One use of the OCS WEIGHT field may be to dynamically determine the weight based on geographic considerations. For example, if there was a global content provider that had already replicated its main content server at several locations throughout the world, it would be desirable to return the OCSs back in an order that represented geographic proximity to a requestor. For example, if OCS servers A, B and C are available in Europe, North America and Asia, respectively, and each OCS has three associated RPSs, it would be desirable to return OCS A for all PRSs in Europe.
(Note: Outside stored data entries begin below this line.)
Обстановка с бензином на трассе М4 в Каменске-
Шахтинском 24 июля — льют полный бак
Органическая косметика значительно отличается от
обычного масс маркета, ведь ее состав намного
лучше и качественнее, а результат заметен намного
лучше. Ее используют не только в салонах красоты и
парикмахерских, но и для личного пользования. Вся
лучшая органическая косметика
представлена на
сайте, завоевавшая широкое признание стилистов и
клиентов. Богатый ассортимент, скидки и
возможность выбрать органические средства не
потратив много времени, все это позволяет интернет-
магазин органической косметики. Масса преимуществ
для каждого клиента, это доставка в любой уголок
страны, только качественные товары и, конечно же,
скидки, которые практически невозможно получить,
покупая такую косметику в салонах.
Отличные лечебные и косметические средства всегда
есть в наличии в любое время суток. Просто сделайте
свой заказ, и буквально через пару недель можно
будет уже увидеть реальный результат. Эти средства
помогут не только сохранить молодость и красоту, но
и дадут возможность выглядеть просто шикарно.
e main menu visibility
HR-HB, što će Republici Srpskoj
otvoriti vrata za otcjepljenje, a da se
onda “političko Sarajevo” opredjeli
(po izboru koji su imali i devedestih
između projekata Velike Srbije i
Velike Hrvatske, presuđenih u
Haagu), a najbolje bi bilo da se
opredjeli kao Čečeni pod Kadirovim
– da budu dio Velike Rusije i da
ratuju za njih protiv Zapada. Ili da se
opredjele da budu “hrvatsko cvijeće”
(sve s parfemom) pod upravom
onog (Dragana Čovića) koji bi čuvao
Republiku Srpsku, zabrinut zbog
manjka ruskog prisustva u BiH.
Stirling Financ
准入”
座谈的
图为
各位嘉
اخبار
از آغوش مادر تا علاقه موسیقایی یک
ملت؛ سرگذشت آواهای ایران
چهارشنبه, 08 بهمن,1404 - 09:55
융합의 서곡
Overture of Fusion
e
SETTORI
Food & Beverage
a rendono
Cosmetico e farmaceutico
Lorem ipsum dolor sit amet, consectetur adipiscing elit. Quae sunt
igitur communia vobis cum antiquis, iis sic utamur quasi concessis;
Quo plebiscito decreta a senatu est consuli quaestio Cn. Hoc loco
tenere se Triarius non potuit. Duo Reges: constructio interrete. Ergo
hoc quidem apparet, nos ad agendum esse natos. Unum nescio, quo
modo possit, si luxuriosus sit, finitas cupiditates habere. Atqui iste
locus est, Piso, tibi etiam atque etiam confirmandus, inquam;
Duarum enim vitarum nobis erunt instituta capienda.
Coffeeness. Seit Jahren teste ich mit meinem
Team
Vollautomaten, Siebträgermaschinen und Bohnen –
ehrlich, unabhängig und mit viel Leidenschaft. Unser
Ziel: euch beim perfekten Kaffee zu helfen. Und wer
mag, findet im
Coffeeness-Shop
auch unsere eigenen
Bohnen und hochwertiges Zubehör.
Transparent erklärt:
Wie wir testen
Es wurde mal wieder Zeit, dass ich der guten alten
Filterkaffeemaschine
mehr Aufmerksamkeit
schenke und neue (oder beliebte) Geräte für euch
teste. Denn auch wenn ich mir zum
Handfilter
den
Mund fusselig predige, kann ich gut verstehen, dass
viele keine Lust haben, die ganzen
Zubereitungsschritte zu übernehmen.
In such a situation, load balancing using the OCS WEIGHT field takes on a new meaning. Now, because the actual metric will be dynamically generated based on locality, servers that have the same WEIGHT will be considered geographically co- located. That is, the WEIGHT values that appear in the configuration file serve merely to act as a means of specifying redundant servers for load balancing. To illustrate, consider a situation where www.computer.com is a host associated with three primary OCSs (servers A, B and C), each geographically located in a different region (e.g., server A may be located in Europe, server B in North America and server C in the Asia- pacific region). In addition to the primary servers, three backup servers (A(b), B(b), and C(b)) may be deployed in the same regions (but not necessarily the same physical locations), to provide load-balancing capability. Further, each primary/backup server combination may be associated with three PRSs, each. Thus, the resulting configuration file may resemble the following:
www.computer.com IN OCS 10 10.1.0.1.
10 10.1.1.1.
20 10.1.3.1.
20 10.1.4.1.
30 10.1.5.1.
30 10.1.6.1. In this example, the weight 10 servers would represent the load-balancing servers for Europe, the weight 20 servers for North America and the weight 30 servers for Asia- Pacific. One could also define weight ranges for different geographic locations,e.g.,
10 - 50 = N. America
51 - 100 = S. America would require a predetemined scheme for such geographic coding agreed upon between the client and the server. Such schemes could be indicated using the WKS entries described above.
Thus a scheme for extending a domain name service to support reverse proxy operation and Layer-7 redirection has been described. Although the foregoing description and accompanying figures discuss and illustrate specific embodiments, it should be appreciated that the present invention is to be measured only in terms of the claims that follow.